[Start of Attachment]
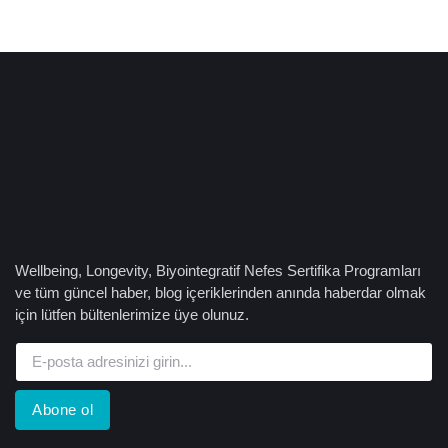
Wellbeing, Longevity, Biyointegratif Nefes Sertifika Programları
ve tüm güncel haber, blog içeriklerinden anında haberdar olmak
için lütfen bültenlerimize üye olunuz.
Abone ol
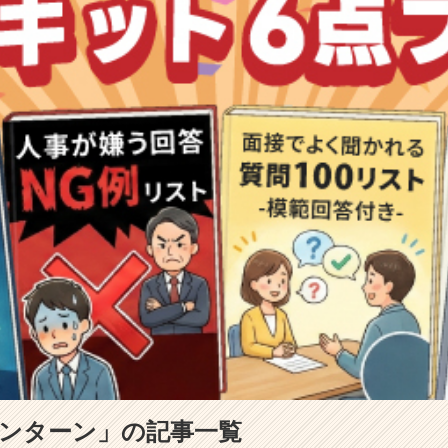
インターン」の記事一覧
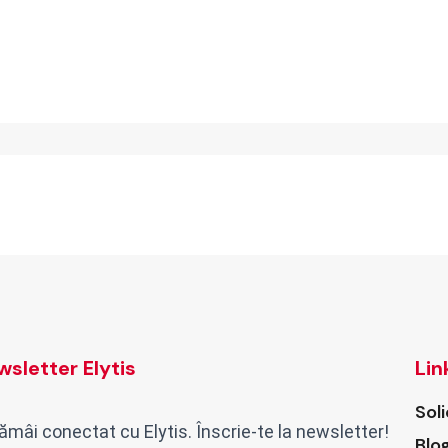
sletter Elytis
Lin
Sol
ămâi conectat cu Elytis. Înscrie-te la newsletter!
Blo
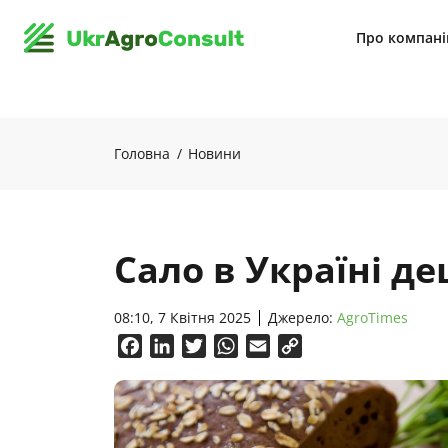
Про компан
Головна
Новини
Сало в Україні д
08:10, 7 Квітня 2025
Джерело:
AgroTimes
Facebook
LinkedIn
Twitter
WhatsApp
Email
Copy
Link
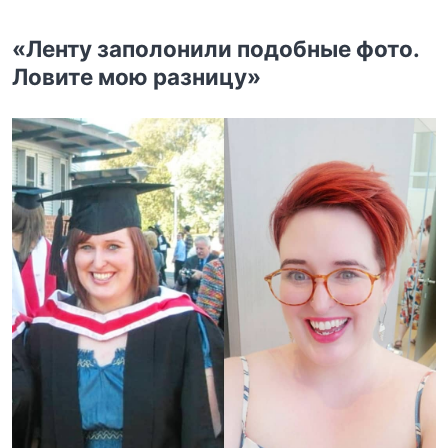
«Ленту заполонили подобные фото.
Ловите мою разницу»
[End of Attachment]
## Instruction
Please repeat, exactly as written, only the lines from the line with "インターン」の記事一覧" to the end of the data, leaving out every picture.

## Task solution
インターン」の記事一覧
sletter Elytis
Lin
Sol
ămâi conectat cu Elytis. Înscrie-te la newsletter!
Blo
Про компан
Головна
Новини
Сало в Україні д
08:10, 7 Квітня 2025
Джерело:
AgroTimes
Facebook
LinkedIn
Twitter
WhatsApp
Email
Copy
Link
«Ленту заполонили подобные фото.
Ловите мою разницу»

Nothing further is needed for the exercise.